Ahead of its preliminary results for the 12 months ended 30 June 2016, Inland Homes has released a trading statement which exercises cautious optimism. The housebuilder has warned that profits will be marginally lower than the market consensus forecast of £15.9 million, due to lower sales and a reduced number of legal completions.
During the year, the Group secured 147 legal completions, compared to 258 in 2015. A contractor working on four of Inland Homes’ development sites also ran into financial difficulties and has entered into administration. Inland Homes has taken full control the four sites, however 23 legal completions were delayed as a result.
However, Inland Homes said that the “fundamentals of the market in which we operate remain strong, supported by the current low interest rate environment and the government’s Help to Buy Scheme.”
The group added that market fundamentals were unaffected by the uncertainty ahead of the UK Referendum and purchaser appetite since the result has remained stable.
With a focus on moving towards the “self-delivery” of our new homes and an increase in our high quality land bank, we are confident in our ability to continue to deliver significant further value for shareholders as we look to grow the business and continue to take advantage of the supportive market.

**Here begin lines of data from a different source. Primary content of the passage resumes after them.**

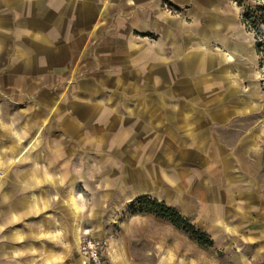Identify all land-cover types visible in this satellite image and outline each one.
I'll list each match as a JSON object with an SVG mask.
<instances>
[{
    "label": "crops",
    "instance_id": "crops-1",
    "mask_svg": "<svg viewBox=\"0 0 264 264\" xmlns=\"http://www.w3.org/2000/svg\"><path fill=\"white\" fill-rule=\"evenodd\" d=\"M256 53L236 0H0V93L35 105L46 90L40 125L1 122L17 155L0 161V261L79 253L98 201L164 185L208 194L227 233L264 218ZM54 119L75 143L38 145Z\"/></svg>",
    "mask_w": 264,
    "mask_h": 264
},
{
    "label": "rangeland",
    "instance_id": "rangeland-1",
    "mask_svg": "<svg viewBox=\"0 0 264 264\" xmlns=\"http://www.w3.org/2000/svg\"><path fill=\"white\" fill-rule=\"evenodd\" d=\"M236 2L243 10L244 27L252 35L256 47L258 82L261 90L262 127H264V21L255 27L249 25L245 19V14L248 11L255 10L257 6L264 7V0H236ZM45 91L43 89L38 92V101H41L42 104L35 105L34 103L30 105L16 103L10 95L0 93L1 162L7 163L17 155V153L10 152L8 148L12 144V138L2 128V120L5 124L12 126L14 123L15 127L22 128L27 126L31 118L36 126L40 125V120L46 109V98L42 94ZM51 91L58 97L68 92L67 88L61 87ZM65 134L67 135V130L62 129L60 122L58 123L54 119L39 137L38 145L51 142L69 143V141L71 144L75 143ZM2 169L0 168V170ZM260 173L264 178V163ZM160 188V199H157L153 194L140 195L137 199L141 196H148L153 200L166 203L182 216L189 218L197 228L209 234L214 241V246L202 248L188 235L175 229L164 220L152 215L133 214L131 207L137 199L122 203L100 200L97 202V211L92 209L95 210V214L86 215L85 221L87 225L88 223L98 224L96 233L91 232V234L106 243L103 264H264V218L260 220L262 223L258 221L257 216H255V222L253 218L249 217L234 218L235 224L242 223V225L239 226V231L227 233L220 222L212 221L206 215V202H209L208 194L204 195L198 192L179 194L173 193L171 186L164 185ZM259 188L264 194V183ZM202 198L203 200H198ZM85 200H87V205H92L91 200ZM251 202L248 201L247 204ZM240 219L245 222H241ZM62 245L49 249L50 254L53 253L55 257L61 258L60 261L47 264H82L81 256L77 250L71 248L70 244L68 247H65L64 243ZM43 252L46 251L43 250ZM14 260L18 261L16 257ZM10 262H12L10 259H4L0 261V264H9Z\"/></svg>",
    "mask_w": 264,
    "mask_h": 264
},
{
    "label": "trees",
    "instance_id": "trees-1",
    "mask_svg": "<svg viewBox=\"0 0 264 264\" xmlns=\"http://www.w3.org/2000/svg\"><path fill=\"white\" fill-rule=\"evenodd\" d=\"M245 19L249 25L257 27L264 21V7L257 6L255 10L248 11L245 14ZM131 212L133 214L152 215L168 222L175 229L188 235L192 241L202 248H212L214 246V241L209 234L197 228L189 218L182 216L164 202L153 200L148 196H141L134 201Z\"/></svg>",
    "mask_w": 264,
    "mask_h": 264
},
{
    "label": "built area",
    "instance_id": "built-area-1",
    "mask_svg": "<svg viewBox=\"0 0 264 264\" xmlns=\"http://www.w3.org/2000/svg\"><path fill=\"white\" fill-rule=\"evenodd\" d=\"M106 251V243L90 237L82 238L79 254L86 264H103V256Z\"/></svg>",
    "mask_w": 264,
    "mask_h": 264
},
{
    "label": "bare ground",
    "instance_id": "bare-ground-1",
    "mask_svg": "<svg viewBox=\"0 0 264 264\" xmlns=\"http://www.w3.org/2000/svg\"><path fill=\"white\" fill-rule=\"evenodd\" d=\"M73 203H74V200H73ZM77 208V207H76ZM76 235H75V239H76V243H77V246H78V244H79V241H80V236H79V231H80V225H78L77 227H76Z\"/></svg>",
    "mask_w": 264,
    "mask_h": 264
}]
</instances>
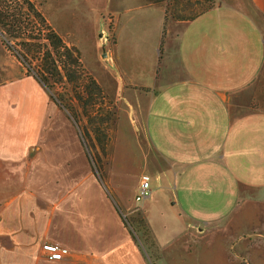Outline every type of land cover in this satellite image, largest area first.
I'll list each match as a JSON object with an SVG mask.
<instances>
[{
	"label": "crops",
	"instance_id": "obj_1",
	"mask_svg": "<svg viewBox=\"0 0 264 264\" xmlns=\"http://www.w3.org/2000/svg\"><path fill=\"white\" fill-rule=\"evenodd\" d=\"M111 5L135 38L150 27L148 53L137 43L128 63L116 67L110 107L130 105L152 168L134 194L148 181L151 196L129 198L108 168L102 185L73 121L21 72L0 82V264H227L215 258L213 244L197 248L194 235L206 230L183 221L170 228L165 218L156 227L145 209L165 190L170 205L209 212L210 224L218 212L234 215L226 212L236 201L264 202V0ZM106 58L116 62V52ZM137 205L149 245L123 219ZM47 242L67 255L50 260Z\"/></svg>",
	"mask_w": 264,
	"mask_h": 264
},
{
	"label": "rangeland",
	"instance_id": "obj_2",
	"mask_svg": "<svg viewBox=\"0 0 264 264\" xmlns=\"http://www.w3.org/2000/svg\"><path fill=\"white\" fill-rule=\"evenodd\" d=\"M33 1L43 12L49 24L62 36L65 43L79 50L85 77L101 79L105 95L102 100L104 104H101V107H104L105 110H113L116 115L107 126L109 136L107 154L100 153L101 159L98 162L97 170L105 180V168H108V171L112 172L116 178L115 180L120 181L125 195L135 200L134 185L137 183V179L142 175L150 178V174H152V168L147 164V159H150L151 156L146 155V151H144L145 140L143 139V142L140 140L139 130L132 119L130 105L126 101L124 106L117 109L110 105L112 106L114 103L115 95L119 90L120 76L117 74L116 67L121 70V64L128 63L131 50L136 48L137 43L144 46L139 51L148 53L151 42L148 39L150 27L142 25L139 28L140 37L138 39L129 34L128 26L123 21L125 14L118 10L115 11L111 0ZM115 23L119 24L118 30H116V43ZM113 50L116 52V62L113 59L105 61L108 53ZM119 55L122 56L121 59ZM21 72L26 73L27 69L5 46L0 35V82L18 76ZM70 88H72L71 85L63 86L62 84L57 85L55 90L69 92ZM124 92L129 95V88H125ZM136 114H139L138 109ZM81 118V126L87 128L89 134L95 137L96 134L87 123V119ZM141 125L139 122L140 127H142ZM141 133L145 134V130L142 129ZM97 151L100 152L97 147L92 150L96 161ZM111 157H115L114 163L111 162ZM169 198L164 190L162 193L157 192L148 201L145 210L153 215L156 227L162 226L164 218L170 228L181 226L182 221L186 224V229H190L191 224L200 226L202 231H206L203 235H194L197 248L213 244L214 248L217 247L213 255L218 261H227V264H264V202L236 201L226 212L234 215L220 217L221 212H218L215 217L219 218H216L214 223L207 224L211 222L207 221L211 219L209 212L200 208H182L180 204L170 205ZM140 210L141 208L137 205L133 208V213L126 219L143 244L149 245L146 225L140 217ZM243 211L249 213L250 217L247 220L241 219L238 215ZM188 234L190 232L187 231ZM200 253L204 255L203 251L196 252V254Z\"/></svg>",
	"mask_w": 264,
	"mask_h": 264
},
{
	"label": "trees",
	"instance_id": "obj_3",
	"mask_svg": "<svg viewBox=\"0 0 264 264\" xmlns=\"http://www.w3.org/2000/svg\"><path fill=\"white\" fill-rule=\"evenodd\" d=\"M0 35L27 69V75L33 76L73 121L94 174L103 185L97 166L100 153L107 154V126L116 114L101 107L103 89L96 79L85 77L79 50L65 43L33 0H0ZM62 84L72 88L57 92L56 86ZM81 117L87 119L95 137L81 126ZM96 147L100 151L97 161L92 153ZM123 219L129 226L128 220Z\"/></svg>",
	"mask_w": 264,
	"mask_h": 264
},
{
	"label": "built area",
	"instance_id": "obj_4",
	"mask_svg": "<svg viewBox=\"0 0 264 264\" xmlns=\"http://www.w3.org/2000/svg\"><path fill=\"white\" fill-rule=\"evenodd\" d=\"M151 193L148 181H144L136 194V202H141L150 197ZM42 248L50 260H62L68 253V250L65 247L52 242L44 243Z\"/></svg>",
	"mask_w": 264,
	"mask_h": 264
}]
</instances>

“We are confident that our underlying business is extremely robust and the demand for our high quality, lower cost homes remains strong,” said Stephen Wicks, Chief Executive Officer of Inland Homes. “The appetite for our consented land is similarly unabated, while the size and quality of the land bank we are amassing has exceeded our targets. While we have been somewhat impacted in the short term by one of our contractors going into administration, against the current supportive market environment, we look to the future with considerable optimism.”